A common solution to a sloping site is using retaining walls. They hold back slopes and can be used to increase the usable space on your property. A good retaining wall is also a visual element that adds character to your garden. They introduce a third dimension to your landscape.
Retaining walls two feet or less in height are easy and usually safe to build without too much structural considerations. The trouble starts when you need taller retaining walls which support significant loads.
These must be treated as structural elements. It is recommended that you hire a civil engineer to help you design such walls. It is important to ensure that the foundation of the wall is stable and structurally sound. It should extend at least one foot beyond the front and the back of the base width of the wall.

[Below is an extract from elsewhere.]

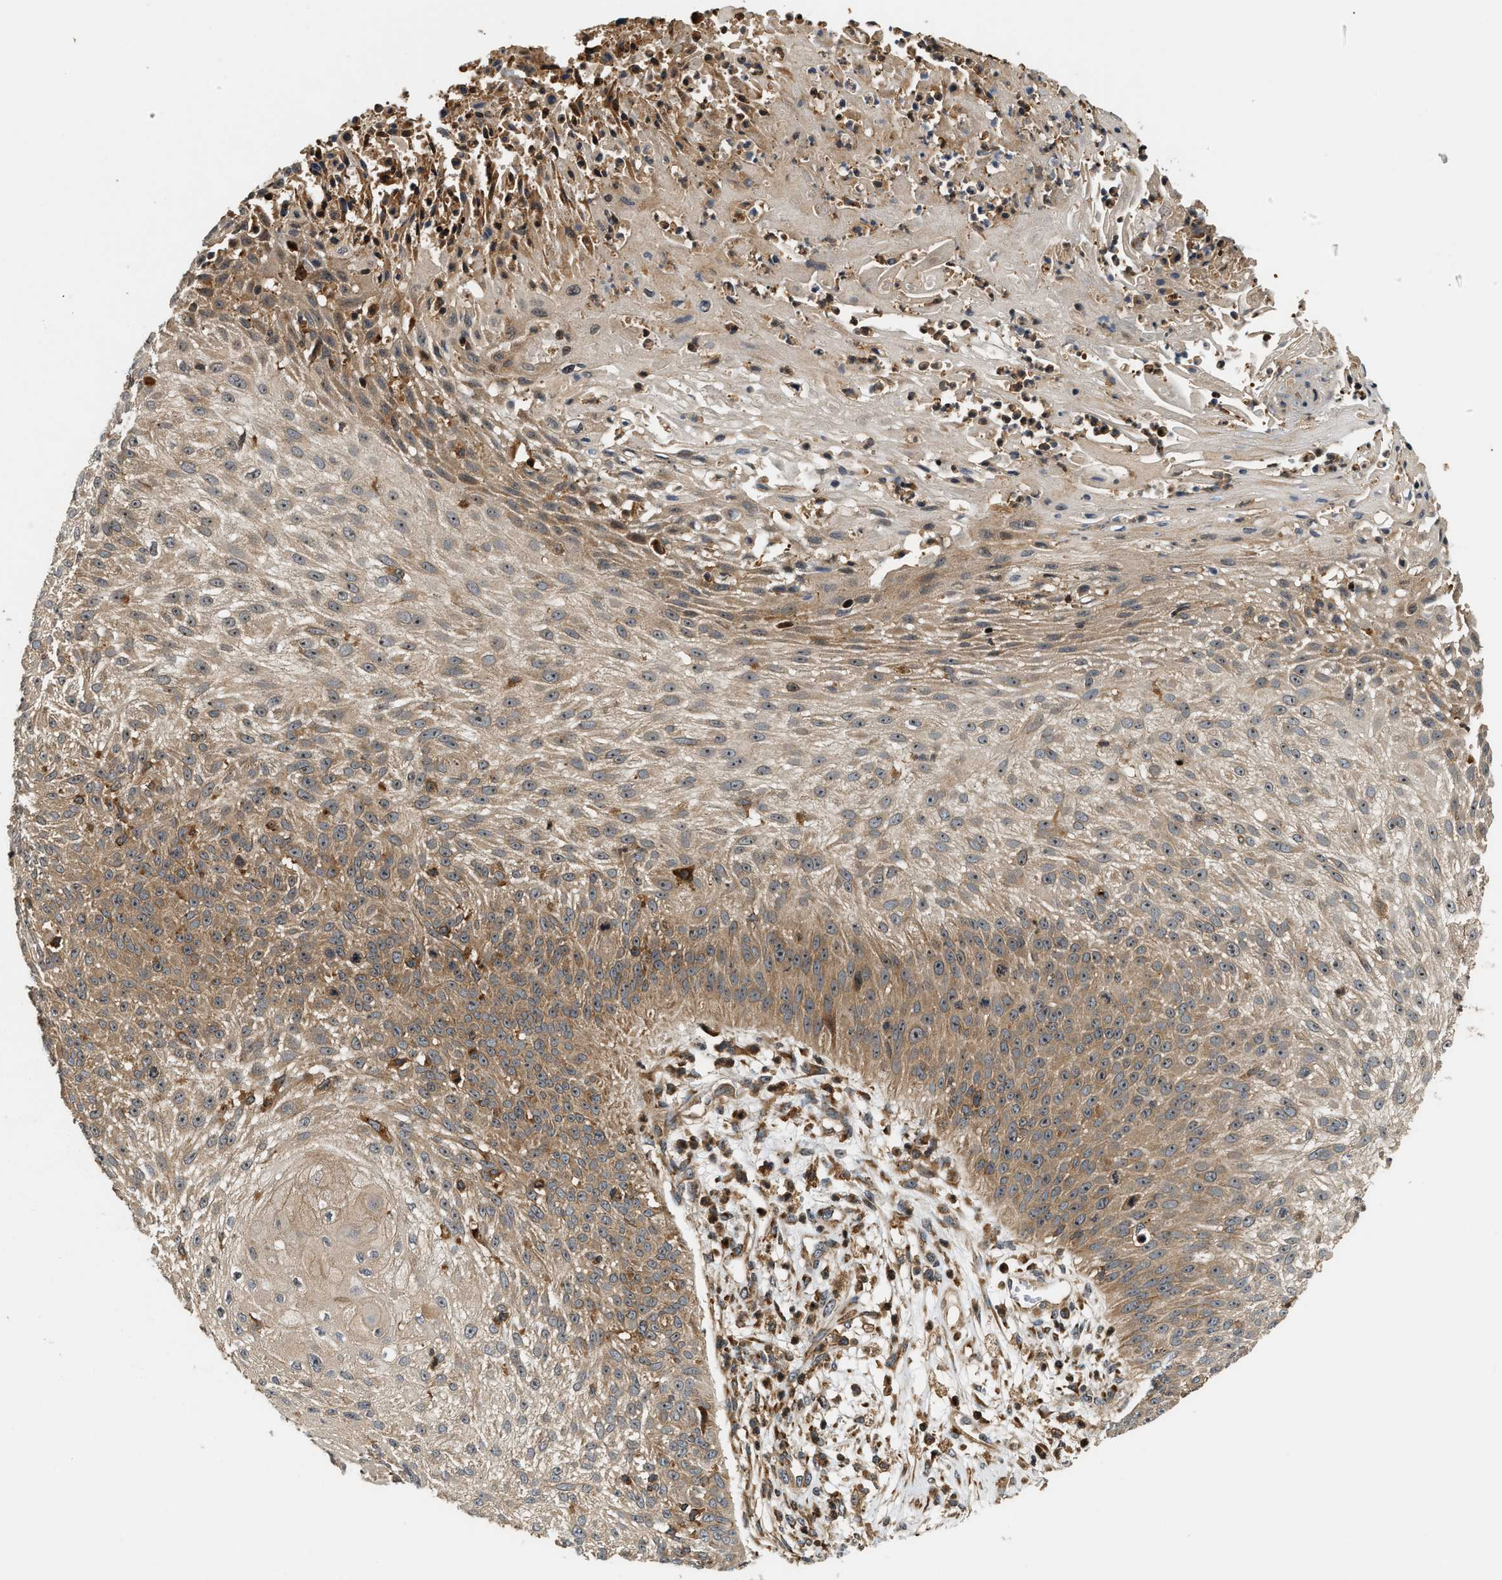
{"staining": {"intensity": "moderate", "quantity": ">75%", "location": "cytoplasmic/membranous"}, "tissue": "skin cancer", "cell_type": "Tumor cells", "image_type": "cancer", "snomed": [{"axis": "morphology", "description": "Squamous cell carcinoma, NOS"}, {"axis": "topography", "description": "Skin"}], "caption": "DAB (3,3'-diaminobenzidine) immunohistochemical staining of human skin cancer (squamous cell carcinoma) demonstrates moderate cytoplasmic/membranous protein expression in approximately >75% of tumor cells.", "gene": "SNX5", "patient": {"sex": "female", "age": 80}}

Drainage is also an important consideration. Many retaining walls fail because of pressure due to water or excess soil moisture that builds up behind them.
To avert this, retaining wall should provide some means by which this water can freely drain down and away from the wall. This can be accomplished by having a gravel backfill and drain pipes or ‘weep’ holes to allow water to drain from behind the wall.
There are many materials that can be used to construct retaining walls. The most common ones include natural stone, precast concrete blocks, poured concrete and even timber.
Natural stones make for the most aesthetically appealing retaining wall materials. You have a wide variety of choices to fit just about any architectural or garden style.
Precast concrete gravity blocks are also becoming faster and easier to assemble. Modern concrete blocks are simply stalked on top of one another and then secured in place with pins, clips or interlocking edges. Poured concrete on the other hand are mostly applied in complex commercial projects or where structural considerations are paramount.